The call of ball knows no age boundaries
Since the Twins finished nowhere near the playoffs this year, the ball season is officially over for me. Not pulling the Homer Hankie from the sock drawer won’t taint the memories of a fun-filled 2011 on the diamonds.
I am one of those aging players who doesn’t know how to hang up the glove—and there are many of us. What made this summer special was juggling the schedule to play on two softball teams. One was sort of a reunion tour with a group of friends down in the New Hope City League. While the average age on that team was around 42-years or so, we still finished in 3rd place in the regular season and 3rd in the playoffs against much younger competition. Plus we knocked out three younger teams in a 48-team tourney played on a sweltering mid-July weekend.
The other team was the Cambridge Bar & Grill/Extinguishers squad playing in the local 35-Over league. With the league tourney rolling late into September, we kept avoiding elimination by coming up with stellar defensive plays—the hallmark of a solid team. In the final championship game, there was Neil Jennissen pitching masterfully on a night when the wind blowing in from right field had to be hitting 25-30 mph. Then there were infielders Tommy Foss and Dave Hanson leaping high to snare line drives for inning-ending outs with runners on base, and Chris Lindquist, Dean Schultz and our other outfielders ranging hard to make plays. Finishing as champions and having sponsor Loren Davis pop for a couple rounds back at the Bar & Grill was a perfect ending to the season.
But adding to the 2011 flavor was the incredible run by the Isanti Redbirds, all the way to the Minnesota Class C championship. As skipper Steve Allen relayed it, the ‘Birds had a get-together last winter where they made a focussed commitment to playing playoff-calibre baseball each night out for the coming season. That mind-set paid great dividends when the Redbirds—mixed with savvy veterans and young stars—survived a final elimination game against Forest Lake at regions, then they went 6-0 through the State brackets.
Steve popped by the office last week to drop off a beautiful wood plaque commemorating the championship, complete with a team photo and scores of all the State games burned into it. It was a gesture of appreciation for the coverage our paper had for the big run to the title. The plaque was an incredible gift and highly appreciated, but certainly not necessary. The real reward for making the two-plus hour drives to Glencoe and Brownton was being able to watch a close-knit baseball team playing great baseball on gorgeous smalltown parks while getting great stories for the paper.
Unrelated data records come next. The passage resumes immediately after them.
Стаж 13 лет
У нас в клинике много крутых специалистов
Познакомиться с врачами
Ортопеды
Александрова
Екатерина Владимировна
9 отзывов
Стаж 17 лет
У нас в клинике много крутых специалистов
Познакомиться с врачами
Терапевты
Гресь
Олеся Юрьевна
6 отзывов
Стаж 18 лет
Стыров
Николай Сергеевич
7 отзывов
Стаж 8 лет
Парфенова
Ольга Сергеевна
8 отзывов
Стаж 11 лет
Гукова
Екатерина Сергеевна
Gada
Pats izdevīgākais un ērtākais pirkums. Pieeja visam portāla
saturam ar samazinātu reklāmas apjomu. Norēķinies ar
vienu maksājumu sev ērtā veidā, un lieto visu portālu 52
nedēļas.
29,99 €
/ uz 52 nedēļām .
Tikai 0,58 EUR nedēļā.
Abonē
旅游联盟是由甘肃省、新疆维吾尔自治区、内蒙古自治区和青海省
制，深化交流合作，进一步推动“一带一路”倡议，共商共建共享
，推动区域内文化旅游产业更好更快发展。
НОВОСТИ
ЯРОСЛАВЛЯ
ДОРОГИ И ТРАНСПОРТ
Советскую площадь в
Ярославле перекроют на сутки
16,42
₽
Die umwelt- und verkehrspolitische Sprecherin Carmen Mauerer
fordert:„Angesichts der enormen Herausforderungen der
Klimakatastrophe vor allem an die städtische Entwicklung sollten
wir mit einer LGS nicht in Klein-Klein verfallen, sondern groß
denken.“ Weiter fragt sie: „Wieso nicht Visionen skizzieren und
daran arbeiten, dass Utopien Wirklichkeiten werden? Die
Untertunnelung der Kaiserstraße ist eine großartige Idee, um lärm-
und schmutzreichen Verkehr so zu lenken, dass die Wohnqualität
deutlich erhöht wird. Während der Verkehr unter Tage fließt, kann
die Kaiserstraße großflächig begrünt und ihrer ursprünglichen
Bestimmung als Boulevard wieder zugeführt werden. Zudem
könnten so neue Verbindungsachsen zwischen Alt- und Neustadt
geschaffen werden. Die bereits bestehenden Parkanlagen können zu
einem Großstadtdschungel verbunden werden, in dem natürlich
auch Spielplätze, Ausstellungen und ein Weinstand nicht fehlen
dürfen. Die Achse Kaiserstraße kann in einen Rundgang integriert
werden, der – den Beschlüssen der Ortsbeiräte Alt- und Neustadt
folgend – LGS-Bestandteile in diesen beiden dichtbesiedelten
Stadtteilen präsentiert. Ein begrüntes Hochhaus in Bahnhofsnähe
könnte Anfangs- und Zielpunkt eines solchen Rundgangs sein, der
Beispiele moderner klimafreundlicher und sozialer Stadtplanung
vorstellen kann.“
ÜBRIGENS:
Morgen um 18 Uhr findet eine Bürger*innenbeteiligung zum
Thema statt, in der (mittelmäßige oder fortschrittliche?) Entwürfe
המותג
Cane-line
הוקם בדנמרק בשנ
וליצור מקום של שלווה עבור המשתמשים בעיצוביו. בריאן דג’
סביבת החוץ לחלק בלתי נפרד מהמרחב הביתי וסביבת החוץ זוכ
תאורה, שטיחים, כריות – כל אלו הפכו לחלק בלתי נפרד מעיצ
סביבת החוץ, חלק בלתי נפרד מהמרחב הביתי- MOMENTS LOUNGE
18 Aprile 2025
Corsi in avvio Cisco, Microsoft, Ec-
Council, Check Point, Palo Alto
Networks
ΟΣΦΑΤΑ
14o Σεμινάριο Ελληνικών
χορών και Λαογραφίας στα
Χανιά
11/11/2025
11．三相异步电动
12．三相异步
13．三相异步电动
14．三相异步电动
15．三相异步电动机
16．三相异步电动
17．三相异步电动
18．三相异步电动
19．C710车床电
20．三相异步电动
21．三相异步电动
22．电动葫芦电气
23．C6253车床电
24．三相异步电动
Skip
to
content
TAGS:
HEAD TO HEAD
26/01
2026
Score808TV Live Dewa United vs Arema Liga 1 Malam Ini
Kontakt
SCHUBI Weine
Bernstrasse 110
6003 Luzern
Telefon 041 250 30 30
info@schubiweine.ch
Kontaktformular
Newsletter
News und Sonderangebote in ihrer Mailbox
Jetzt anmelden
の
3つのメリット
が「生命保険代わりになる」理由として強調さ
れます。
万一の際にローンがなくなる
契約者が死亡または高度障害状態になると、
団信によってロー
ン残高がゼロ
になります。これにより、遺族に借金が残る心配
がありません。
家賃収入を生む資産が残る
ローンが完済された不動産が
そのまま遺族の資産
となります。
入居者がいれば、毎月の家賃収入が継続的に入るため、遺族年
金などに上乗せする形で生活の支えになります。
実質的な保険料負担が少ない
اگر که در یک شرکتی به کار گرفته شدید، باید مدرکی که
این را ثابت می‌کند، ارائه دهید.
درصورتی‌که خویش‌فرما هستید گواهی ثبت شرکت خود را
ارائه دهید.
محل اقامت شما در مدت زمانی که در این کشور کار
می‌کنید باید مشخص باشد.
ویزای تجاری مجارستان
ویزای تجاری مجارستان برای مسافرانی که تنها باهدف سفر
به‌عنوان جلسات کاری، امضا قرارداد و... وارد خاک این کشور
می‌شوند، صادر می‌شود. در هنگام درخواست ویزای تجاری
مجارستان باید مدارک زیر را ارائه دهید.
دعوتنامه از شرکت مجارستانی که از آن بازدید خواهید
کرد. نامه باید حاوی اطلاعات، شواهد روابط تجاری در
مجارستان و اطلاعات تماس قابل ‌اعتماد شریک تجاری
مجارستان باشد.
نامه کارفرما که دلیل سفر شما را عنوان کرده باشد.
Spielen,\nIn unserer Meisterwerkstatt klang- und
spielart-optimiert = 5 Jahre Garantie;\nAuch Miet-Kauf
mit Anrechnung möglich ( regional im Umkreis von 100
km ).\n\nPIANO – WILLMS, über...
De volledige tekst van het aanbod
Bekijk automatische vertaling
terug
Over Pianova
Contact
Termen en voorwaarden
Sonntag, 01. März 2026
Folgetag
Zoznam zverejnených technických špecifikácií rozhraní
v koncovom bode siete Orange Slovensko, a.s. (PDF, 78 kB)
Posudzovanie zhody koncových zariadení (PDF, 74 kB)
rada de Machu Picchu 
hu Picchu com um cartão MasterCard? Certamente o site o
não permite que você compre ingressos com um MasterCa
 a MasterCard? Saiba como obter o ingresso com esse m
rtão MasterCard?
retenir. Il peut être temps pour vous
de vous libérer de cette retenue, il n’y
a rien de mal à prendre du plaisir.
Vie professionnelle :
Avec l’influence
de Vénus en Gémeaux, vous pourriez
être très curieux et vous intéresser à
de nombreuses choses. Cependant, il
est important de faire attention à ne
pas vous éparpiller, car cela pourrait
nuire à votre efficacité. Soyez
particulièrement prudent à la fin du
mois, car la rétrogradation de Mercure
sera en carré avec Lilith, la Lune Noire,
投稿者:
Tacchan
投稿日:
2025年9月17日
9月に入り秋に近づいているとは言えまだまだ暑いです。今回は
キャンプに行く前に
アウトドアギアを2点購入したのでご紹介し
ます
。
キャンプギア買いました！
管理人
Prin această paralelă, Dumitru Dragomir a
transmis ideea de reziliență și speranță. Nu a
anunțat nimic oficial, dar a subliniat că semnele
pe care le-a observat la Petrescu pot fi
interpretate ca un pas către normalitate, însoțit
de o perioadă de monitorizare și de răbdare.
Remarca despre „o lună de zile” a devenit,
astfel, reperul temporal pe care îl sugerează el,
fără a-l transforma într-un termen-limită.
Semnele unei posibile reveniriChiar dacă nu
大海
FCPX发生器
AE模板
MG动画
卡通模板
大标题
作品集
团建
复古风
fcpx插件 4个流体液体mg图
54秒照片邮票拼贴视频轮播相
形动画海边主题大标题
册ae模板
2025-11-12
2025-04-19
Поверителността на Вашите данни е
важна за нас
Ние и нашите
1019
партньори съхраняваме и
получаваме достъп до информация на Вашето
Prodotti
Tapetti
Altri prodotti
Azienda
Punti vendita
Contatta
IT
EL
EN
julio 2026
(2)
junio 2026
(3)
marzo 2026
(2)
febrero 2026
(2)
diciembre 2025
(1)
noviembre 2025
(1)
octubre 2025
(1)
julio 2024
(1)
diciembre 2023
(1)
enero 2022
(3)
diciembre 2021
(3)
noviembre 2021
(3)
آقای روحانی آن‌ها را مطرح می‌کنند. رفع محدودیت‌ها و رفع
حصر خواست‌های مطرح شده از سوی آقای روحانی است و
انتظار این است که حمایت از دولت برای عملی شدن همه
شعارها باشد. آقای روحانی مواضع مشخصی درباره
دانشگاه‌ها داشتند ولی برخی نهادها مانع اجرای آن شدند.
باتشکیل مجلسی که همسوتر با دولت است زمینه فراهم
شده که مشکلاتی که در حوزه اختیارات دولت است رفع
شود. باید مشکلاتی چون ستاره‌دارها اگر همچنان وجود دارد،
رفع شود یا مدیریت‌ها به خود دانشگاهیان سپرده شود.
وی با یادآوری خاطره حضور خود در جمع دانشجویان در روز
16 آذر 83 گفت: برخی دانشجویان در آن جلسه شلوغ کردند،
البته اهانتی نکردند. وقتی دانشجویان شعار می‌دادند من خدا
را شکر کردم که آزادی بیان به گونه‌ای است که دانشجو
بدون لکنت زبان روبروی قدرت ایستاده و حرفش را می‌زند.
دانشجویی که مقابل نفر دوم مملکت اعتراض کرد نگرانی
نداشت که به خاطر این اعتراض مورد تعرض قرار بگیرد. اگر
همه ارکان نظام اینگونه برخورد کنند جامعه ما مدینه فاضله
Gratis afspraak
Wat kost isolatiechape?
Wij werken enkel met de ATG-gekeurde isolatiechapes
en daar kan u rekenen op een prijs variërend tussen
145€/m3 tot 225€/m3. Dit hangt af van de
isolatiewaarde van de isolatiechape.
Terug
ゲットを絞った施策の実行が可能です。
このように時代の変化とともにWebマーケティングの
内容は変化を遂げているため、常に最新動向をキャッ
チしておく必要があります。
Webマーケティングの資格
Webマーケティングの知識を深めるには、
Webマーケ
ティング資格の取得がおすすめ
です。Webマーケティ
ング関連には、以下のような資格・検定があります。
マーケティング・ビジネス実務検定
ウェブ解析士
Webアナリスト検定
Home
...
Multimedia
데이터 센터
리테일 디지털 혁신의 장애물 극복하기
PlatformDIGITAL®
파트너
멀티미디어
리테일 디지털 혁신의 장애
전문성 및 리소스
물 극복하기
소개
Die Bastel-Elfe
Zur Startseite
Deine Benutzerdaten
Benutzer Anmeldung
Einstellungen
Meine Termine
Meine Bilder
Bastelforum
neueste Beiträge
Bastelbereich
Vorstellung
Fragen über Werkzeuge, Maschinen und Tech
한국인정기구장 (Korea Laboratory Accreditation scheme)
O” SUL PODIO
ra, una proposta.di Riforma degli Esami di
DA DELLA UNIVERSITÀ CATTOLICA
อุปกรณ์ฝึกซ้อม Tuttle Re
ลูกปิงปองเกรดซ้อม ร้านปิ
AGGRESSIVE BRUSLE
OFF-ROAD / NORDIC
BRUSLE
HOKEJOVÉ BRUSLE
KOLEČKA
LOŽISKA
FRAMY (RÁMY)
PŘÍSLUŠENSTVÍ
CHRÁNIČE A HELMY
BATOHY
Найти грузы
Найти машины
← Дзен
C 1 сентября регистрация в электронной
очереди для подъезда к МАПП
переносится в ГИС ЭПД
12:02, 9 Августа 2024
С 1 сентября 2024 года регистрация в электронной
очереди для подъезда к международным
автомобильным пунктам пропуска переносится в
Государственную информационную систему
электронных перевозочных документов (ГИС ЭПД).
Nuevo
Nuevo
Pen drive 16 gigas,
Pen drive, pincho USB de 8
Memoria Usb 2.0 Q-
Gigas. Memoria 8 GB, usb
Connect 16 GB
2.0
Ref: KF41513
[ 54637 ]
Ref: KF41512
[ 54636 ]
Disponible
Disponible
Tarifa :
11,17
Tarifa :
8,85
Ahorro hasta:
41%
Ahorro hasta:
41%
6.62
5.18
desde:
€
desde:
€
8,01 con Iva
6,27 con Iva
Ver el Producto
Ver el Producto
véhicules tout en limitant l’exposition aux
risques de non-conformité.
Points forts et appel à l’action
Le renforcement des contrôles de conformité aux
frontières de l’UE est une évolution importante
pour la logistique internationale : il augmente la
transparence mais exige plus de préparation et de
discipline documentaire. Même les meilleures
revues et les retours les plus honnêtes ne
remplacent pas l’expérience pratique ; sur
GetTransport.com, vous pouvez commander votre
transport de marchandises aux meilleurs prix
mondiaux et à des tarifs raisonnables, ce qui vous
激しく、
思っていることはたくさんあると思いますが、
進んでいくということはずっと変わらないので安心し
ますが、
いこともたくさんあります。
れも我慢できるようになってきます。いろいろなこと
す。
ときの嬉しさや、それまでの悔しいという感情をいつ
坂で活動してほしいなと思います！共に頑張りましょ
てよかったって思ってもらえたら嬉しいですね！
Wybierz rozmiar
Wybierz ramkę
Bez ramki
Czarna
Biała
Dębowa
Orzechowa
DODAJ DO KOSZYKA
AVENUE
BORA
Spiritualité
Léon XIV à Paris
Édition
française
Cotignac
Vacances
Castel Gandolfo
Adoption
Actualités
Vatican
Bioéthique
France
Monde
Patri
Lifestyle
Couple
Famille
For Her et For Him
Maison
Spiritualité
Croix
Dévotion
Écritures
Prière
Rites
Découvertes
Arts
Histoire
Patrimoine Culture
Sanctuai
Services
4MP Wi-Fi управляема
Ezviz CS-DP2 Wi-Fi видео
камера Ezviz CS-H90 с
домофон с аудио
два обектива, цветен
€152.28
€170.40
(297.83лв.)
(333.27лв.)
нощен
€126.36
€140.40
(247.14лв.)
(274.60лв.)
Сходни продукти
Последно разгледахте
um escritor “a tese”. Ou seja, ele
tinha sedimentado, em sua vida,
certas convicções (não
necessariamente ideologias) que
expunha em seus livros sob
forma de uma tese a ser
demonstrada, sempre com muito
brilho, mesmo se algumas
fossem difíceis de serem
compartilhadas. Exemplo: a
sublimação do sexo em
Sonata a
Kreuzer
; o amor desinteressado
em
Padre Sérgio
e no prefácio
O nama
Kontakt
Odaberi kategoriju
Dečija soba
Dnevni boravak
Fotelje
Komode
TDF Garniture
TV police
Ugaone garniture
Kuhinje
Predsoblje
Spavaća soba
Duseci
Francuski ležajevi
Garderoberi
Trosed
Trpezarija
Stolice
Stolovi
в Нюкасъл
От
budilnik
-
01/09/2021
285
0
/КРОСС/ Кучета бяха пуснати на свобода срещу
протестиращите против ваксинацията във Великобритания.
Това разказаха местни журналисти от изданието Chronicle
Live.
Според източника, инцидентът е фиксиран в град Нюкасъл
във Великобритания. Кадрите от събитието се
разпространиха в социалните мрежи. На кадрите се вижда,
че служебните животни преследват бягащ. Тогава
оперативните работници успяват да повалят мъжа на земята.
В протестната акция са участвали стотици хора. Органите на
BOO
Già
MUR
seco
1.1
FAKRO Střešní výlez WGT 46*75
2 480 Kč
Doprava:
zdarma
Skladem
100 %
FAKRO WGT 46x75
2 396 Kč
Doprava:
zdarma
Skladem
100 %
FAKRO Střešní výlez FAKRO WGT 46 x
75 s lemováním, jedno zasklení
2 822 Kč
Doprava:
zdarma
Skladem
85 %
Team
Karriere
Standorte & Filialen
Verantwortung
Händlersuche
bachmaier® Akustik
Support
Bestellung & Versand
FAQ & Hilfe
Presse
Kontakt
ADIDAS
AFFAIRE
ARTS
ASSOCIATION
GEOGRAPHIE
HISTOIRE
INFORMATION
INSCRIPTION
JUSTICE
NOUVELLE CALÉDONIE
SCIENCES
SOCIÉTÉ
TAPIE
While I was covering the Redbirds vs. Sacred Heart State game, I got talking with an elderly Glencoe man who was working the concessions. He spoke of the 55-Over retirement village in Arizona he snowbirds to each winter. That village connects with another one to form a 28-team softball league, with games playing over something like a five-month schedule, complete with a big tourney at the end. He fondly recalled last winter when a 94-year-old came out to play “just one last game,” getting the bat on the ball and trotting down the first base line.
That’s the draw of ball which you can’t completely explain. As an older player, you risk looking really idiotic blowing a hamstring by still trying to play “all-out.” But then there’s the opportunities to make good contact at the plate one last time, to get dirty making a defensive play or to still score from second base on a single. Those are the things which help make winter go by a little faster, knowing there might be one more season coming up on the diamonds.